Well, there might be a better way, but off the top of my head (assuming that tags won't appear in the middle of words, HTML is well-formed, etc.)...
Essentially, you'll need three things (sorry if this sounds patronising, not intended that way):
1. A method of sub-string matching that ignores tags.
2. A way of making the replacement preserving the tags.
3. A way of putting it all together.
1 - This is probably the most difficult bit. One method would be to iterate through all of the characters in the source string (strings are basically arrays of characters so you can access the characters as if they are array elements), attempting to match as many characters as possible from the search string, stopping when you've either matched all of the characters or run out of characters to match.
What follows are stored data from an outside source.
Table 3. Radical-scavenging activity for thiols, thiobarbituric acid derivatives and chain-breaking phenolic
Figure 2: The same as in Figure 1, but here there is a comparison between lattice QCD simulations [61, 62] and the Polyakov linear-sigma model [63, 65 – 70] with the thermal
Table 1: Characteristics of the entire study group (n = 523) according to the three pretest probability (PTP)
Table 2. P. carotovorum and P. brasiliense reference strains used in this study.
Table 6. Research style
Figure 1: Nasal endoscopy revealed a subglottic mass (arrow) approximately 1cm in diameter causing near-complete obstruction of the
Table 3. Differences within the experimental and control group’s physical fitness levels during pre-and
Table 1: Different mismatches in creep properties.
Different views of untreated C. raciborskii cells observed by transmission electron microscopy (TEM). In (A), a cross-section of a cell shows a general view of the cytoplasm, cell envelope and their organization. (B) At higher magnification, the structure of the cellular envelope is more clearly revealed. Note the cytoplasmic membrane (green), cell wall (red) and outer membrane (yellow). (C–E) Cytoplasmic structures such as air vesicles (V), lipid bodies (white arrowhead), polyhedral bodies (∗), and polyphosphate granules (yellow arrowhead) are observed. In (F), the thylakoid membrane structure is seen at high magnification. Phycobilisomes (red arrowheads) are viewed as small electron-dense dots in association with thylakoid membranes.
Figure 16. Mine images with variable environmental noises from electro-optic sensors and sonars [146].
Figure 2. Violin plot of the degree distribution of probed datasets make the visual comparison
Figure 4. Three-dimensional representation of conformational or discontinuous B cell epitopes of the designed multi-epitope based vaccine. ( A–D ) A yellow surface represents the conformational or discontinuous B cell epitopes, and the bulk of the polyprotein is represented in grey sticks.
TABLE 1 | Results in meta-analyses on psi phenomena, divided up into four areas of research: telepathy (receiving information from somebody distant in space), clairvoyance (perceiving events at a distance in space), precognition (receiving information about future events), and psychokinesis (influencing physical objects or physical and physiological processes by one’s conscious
Any characters between and including '<' and '>' should be ignored. Some pseudo-code (check this over, it's late and there may be mistakes):
findMatch(startingPos : integer, subject : string, searchString : string){
//Variables for keeping track of characters matched, positions, etc.
inTag = false;
matchFound = false;
matchedCharacters = 0;
matchStart = 0;
matchEnd = 0;
for(i from startingPos to length(searchString)){
//Work out when entering or exiting tags, ignore tag contents
if(subject[i] == '<' || subject[i] == '>'){
inTag = !inTag;
}
else if(!inTag){
//Check if the character matches expected in search string
if(subject[i] == searchString[matchedCharacters]){
if(!matchFound){
matchFound = true;
matchStart = i;
}
matchedCharacters++;
//If all of the characters have been matched, return the start and end positions of the substring
if(matchedCharacters + 1 == length(searchString)){
matchEnd = i - matchStart;
return matchStart, matchEnd;
}
}
else{
//Reset counts if not found
matchFound = false;
matchCharacters = 0;
}
}
}
//If no full matches were found, return error
return -1;
}
2 - Split the HTML source code into three strings - the bit you want to work on (between the two positions returned by the matching function) and the part before and after. Split up the bit you want to modify using, for example:
$parts = preg_split("/(<[^>]*>)/",$string, -1, PREG_SPLIT_DELIM_CAPTURE);
Keep a record of where the tags are, concatenate the non-tag segments and perform substring replace on this as normal, then split the modified string up again and reassemble with the tags in place.
3 - This is the easy part, just concatenate the modified part and the other two bits back together.
I may have horribly over complicated this mind, if so just ignore me.